As shown in fig. 6, the radius r of the lower bottom surface of the

5 at the two ends of the magnetic concentration low-loss receiving coil core is₂The length L and the cross section radius R of a

4 of the magnetic gathering low-loss receiving coil iron core are respectively 4cm and 2cm, the height h of circular

5 at two ends of the magnetic gathering low-loss receiving coil iron core is 1cm, and the degree of half of the cone angle alpha, namely alpha/2, of the circular

5 at two ends of the magnetic gathering low-loss receiving coil iron core is 71.5 degrees.
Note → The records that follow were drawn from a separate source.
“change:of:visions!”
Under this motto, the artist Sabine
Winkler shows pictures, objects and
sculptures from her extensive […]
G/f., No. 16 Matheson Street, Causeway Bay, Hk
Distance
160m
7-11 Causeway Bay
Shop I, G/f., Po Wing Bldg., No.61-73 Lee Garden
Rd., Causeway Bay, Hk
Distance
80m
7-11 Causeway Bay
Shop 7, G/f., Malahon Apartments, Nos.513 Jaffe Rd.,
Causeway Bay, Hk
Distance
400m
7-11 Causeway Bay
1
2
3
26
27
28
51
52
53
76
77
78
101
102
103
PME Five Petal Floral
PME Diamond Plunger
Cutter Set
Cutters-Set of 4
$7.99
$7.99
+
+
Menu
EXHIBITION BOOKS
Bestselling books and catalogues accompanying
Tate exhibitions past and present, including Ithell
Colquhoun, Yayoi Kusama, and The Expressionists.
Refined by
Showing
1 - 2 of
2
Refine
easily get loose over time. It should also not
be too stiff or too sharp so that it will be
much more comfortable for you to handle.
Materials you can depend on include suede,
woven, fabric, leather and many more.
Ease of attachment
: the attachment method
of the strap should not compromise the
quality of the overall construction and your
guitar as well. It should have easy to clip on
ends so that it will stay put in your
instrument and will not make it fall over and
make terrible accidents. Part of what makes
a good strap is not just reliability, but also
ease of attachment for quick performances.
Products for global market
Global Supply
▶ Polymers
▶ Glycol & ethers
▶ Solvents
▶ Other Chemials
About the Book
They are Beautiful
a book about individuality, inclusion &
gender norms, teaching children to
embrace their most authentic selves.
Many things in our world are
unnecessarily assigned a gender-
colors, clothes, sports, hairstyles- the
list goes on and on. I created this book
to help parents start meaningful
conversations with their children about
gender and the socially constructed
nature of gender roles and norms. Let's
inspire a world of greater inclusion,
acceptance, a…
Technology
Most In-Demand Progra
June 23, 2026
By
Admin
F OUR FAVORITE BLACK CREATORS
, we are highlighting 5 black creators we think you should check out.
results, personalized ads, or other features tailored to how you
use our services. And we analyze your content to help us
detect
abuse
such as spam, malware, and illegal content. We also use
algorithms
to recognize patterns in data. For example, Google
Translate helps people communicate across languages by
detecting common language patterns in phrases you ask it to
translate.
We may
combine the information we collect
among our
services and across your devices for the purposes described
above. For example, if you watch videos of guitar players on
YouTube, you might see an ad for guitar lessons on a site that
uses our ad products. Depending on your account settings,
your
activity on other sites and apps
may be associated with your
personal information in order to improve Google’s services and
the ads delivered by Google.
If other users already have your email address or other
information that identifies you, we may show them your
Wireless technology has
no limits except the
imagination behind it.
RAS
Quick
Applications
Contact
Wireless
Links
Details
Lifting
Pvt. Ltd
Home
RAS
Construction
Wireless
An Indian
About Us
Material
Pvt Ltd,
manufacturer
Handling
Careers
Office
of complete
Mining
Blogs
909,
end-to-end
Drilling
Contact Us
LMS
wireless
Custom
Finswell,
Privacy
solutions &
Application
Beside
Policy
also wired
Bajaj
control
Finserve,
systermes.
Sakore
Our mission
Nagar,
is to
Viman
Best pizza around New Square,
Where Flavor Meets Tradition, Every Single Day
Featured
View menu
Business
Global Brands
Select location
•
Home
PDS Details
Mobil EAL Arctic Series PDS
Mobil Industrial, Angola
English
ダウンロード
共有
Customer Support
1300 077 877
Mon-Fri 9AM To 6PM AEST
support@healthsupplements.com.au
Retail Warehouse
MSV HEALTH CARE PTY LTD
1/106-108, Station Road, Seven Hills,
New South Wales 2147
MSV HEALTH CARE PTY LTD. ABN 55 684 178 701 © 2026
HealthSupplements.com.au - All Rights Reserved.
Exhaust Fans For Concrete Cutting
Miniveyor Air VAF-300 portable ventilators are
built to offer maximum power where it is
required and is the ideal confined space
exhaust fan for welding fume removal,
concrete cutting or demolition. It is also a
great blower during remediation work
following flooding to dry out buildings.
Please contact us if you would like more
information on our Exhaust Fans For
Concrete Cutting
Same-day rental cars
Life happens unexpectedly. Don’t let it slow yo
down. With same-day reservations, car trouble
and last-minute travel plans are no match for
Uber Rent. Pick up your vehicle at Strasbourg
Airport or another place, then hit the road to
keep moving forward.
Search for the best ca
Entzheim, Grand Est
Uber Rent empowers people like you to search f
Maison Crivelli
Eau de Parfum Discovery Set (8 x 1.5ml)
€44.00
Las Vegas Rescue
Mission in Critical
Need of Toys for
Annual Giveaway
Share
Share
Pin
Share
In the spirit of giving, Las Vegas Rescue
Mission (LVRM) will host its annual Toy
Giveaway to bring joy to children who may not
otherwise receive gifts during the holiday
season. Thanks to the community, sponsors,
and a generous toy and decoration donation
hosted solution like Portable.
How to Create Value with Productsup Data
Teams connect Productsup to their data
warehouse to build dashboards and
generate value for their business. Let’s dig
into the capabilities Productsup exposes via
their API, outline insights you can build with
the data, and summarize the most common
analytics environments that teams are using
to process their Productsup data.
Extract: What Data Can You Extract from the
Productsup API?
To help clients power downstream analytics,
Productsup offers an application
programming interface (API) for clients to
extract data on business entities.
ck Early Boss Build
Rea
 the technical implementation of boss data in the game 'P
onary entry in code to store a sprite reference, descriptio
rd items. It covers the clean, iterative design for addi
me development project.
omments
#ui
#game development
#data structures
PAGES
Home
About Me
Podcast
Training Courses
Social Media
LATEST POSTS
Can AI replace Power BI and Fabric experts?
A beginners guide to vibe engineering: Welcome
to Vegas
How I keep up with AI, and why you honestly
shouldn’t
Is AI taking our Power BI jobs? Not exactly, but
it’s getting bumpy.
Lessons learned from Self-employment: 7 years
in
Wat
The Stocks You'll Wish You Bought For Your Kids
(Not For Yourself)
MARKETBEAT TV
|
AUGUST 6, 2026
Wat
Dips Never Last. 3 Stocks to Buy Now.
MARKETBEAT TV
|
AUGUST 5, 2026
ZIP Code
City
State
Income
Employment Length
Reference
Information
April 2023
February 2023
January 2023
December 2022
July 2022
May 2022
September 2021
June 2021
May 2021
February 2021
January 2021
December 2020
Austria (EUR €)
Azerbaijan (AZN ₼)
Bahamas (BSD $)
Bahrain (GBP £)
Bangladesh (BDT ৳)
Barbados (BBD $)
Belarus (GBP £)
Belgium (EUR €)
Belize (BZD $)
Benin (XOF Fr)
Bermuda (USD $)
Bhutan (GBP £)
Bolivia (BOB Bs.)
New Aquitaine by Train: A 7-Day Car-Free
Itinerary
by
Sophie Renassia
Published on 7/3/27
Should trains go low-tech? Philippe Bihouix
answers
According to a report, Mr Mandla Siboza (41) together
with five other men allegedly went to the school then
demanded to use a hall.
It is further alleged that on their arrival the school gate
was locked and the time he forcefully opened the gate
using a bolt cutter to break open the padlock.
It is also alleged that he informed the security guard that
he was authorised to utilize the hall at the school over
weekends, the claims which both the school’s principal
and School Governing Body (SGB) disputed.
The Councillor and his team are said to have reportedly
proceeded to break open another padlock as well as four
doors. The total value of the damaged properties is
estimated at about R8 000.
1. A wireless electric energy receiving arrangement of consumer electronic product, adopt the magnetic coupling resonant mode wireless electric energy to receive and dispatch the way, its electromagnetic receiving part includes receiving coil, receiving coil iron core, characterized by that, the said receiving coil iron core includes the thin axle cylinder of iron core and iron core both ends round platform located at its both ends; the receiving coil is tightly wound on the thin shaft cylinder of the receiving coil iron core; the height of the receiving coil is equal to the length L of the thin-axis cylinder of the iron core of the receiving coil; the radius R of the cross section of the thin-axis cylinder of the iron core of the receiving coil and the radius R of the receiving coil₂The same; the cone angles of the circular truncated cones at the two ends of the receiving coil iron core are defined as alpha; the height h of the circular truncated cones at the two ends of the receiving coil iron core is 1/4 of the length L of the thin-axis cylinder of the receiving coil iron core; the upper bottom surfaces of the round tables at the two ends of the iron core of the receiving coil are close to the thin shaft cylinder of the iron core, and the radius r of the lower bottom surface₂Radius R of the transmitter coil 1₁The same; radius of upper bottom surface r₁The radius of the cross section of the thin shaft cylinder is the same as that of the thin shaft cylinder of the coil core; the radius r of the lower bottom surface of the circular truncated cones at two ends of the receiving coil iron core₂Radius r of upper bottom surface of circular truncated cone at two ends of iron core of receiving coil₁，r₁The slope corresponding to half of the cone angle alpha of the truncated cones at the two ends of the iron core of the receiving coil, namely alpha/2, is linearly and uniformly changed to r₂(ii) a Setting the axial minimum loss parameter of each point on the thin-axis cylindrical axis of the iron core of the receiving coil as F_zmin，<F_zmin<1. The number of turns of the receiving coil is N and the wire diameter of the receiving coil is d_wireThe loss parameter of the thin-axis cylinder of the iron core of the magnetic gathering low-loss receiving coil can be measuredCalculating the length L of the thin-axis cylinder of the iron core of the receiving coil, wherein the derivation process is as follows:

wherein

the axial loss parameters of each point on the thin-axis cylindrical axis of the magnetic aggregation low-loss receiving coil iron core are as follows:

the length L of the thin-axis cylinder of the iron core of the magnetic aggregation low-loss receiving coil is as follows:

2. the radio energy receiving device of claim 1, wherein the cone angles of the truncated cones at the two ends of the core of the receiver coil are calculated as follows:

3. the device of claim 1, wherein the number of layers of receiving coils is K_layer＝Nd_wireL, bus length of receiving coil L_wire＝2πNR+πN²d_wire/L。